OddsRatio(Study A) > OddsRatio(Study B)

Oops, I got confused typing this out. The odds ratios are actually indeterminate, I think. But if you set X and Y such that Odds(Study B is significant | true effect X) = Odds(Study A is significant | true effect Y), then… it’s still indeterminate. Darn. OK, nevermind.

Katriel:

Yes, you’re right, the large study supplies more information and represents better evidence. The point of the above post is that people often think the opposite: They act as if statistical significance supplies

strongerevidence under poor conditions.
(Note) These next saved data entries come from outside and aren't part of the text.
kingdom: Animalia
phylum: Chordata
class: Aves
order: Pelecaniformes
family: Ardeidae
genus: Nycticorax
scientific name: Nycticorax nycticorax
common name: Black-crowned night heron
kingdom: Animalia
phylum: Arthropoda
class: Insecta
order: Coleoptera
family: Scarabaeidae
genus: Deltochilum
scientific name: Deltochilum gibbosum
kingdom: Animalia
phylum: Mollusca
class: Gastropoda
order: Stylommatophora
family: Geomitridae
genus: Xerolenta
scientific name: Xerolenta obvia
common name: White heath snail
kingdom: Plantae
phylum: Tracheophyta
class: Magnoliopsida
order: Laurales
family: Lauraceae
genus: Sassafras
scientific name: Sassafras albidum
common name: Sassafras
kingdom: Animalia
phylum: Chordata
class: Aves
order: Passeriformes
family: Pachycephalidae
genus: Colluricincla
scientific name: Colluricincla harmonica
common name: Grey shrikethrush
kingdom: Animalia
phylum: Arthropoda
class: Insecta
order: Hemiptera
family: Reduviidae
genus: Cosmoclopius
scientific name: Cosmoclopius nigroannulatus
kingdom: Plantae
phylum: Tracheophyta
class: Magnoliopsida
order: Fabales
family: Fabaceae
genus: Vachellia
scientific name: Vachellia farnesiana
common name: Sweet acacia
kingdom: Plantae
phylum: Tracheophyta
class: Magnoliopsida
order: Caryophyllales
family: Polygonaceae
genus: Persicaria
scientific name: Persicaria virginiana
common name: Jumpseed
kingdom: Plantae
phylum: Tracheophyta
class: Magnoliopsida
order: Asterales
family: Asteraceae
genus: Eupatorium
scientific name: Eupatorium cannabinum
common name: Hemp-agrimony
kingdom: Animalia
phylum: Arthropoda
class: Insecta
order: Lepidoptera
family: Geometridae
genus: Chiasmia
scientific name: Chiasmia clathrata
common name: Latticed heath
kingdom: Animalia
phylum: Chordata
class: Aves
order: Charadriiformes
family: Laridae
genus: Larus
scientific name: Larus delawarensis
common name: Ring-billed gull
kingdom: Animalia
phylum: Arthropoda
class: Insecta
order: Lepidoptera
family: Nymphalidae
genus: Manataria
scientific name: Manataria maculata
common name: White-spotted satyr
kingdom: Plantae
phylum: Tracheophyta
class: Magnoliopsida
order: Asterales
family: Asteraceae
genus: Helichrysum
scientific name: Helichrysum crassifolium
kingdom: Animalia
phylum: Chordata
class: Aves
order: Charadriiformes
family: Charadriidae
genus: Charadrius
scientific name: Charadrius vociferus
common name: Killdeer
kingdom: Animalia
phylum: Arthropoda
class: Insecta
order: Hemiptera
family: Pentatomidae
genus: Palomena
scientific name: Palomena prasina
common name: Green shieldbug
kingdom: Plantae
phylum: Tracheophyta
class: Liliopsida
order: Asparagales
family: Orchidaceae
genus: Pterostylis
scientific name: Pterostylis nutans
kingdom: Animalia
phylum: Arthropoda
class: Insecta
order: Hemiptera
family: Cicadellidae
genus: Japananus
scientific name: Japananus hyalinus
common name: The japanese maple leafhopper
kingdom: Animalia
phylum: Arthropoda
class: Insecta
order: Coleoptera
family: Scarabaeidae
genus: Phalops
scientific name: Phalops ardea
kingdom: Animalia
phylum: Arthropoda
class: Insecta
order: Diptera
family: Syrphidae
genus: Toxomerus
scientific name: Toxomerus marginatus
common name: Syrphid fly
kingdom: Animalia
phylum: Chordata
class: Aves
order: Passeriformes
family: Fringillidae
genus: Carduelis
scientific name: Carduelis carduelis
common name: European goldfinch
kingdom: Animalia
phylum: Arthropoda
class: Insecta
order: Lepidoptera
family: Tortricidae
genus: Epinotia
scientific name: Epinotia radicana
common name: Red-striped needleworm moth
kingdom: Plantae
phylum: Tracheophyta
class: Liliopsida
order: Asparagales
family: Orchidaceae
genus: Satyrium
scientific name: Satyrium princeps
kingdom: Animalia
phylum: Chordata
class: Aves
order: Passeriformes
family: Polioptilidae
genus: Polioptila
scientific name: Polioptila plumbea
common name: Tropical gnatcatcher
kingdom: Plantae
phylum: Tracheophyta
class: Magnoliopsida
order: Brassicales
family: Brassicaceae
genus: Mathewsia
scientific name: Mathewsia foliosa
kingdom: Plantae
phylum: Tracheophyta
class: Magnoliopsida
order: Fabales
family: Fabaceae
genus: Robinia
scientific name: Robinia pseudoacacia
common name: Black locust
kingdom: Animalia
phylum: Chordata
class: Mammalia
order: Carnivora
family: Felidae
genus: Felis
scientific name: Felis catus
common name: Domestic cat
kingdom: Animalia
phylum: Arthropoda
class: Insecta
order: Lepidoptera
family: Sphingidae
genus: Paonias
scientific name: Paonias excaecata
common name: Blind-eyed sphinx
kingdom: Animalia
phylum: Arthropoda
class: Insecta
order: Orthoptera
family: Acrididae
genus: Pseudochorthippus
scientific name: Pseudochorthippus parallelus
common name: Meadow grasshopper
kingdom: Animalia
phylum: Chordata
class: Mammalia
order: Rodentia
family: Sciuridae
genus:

They say they got statistical significance “despite limited statistical power” (or, more generally, “despite a crappy research design”) and so that’s even more meaningful.As Loken and I discuss in our “backpack” article, the argument has intuitive appeal: it’s the argument that says that, if LeBron can win with such a crappy supporting cast, he must be an even more awesome player. The reasoning works in the basketball setting but not with statistical significance.

Can’t seem to get an answer to this one after scanning the first 3 pages of Google. I have a low sized sample (n=45ish) but it captures the whole population (airline firms in the US) and is a time series. Now, most discussions of power seem to imply that I will be inferring wrongly due to the invalidity of the sample to capture the population betas. Here I have the full population and most variables of interest. I need to run some regressions (perhaps fixed effect or IV style)…will the coefficients I get be reliable or am I still going to suffer from the frailties of under-powered studies.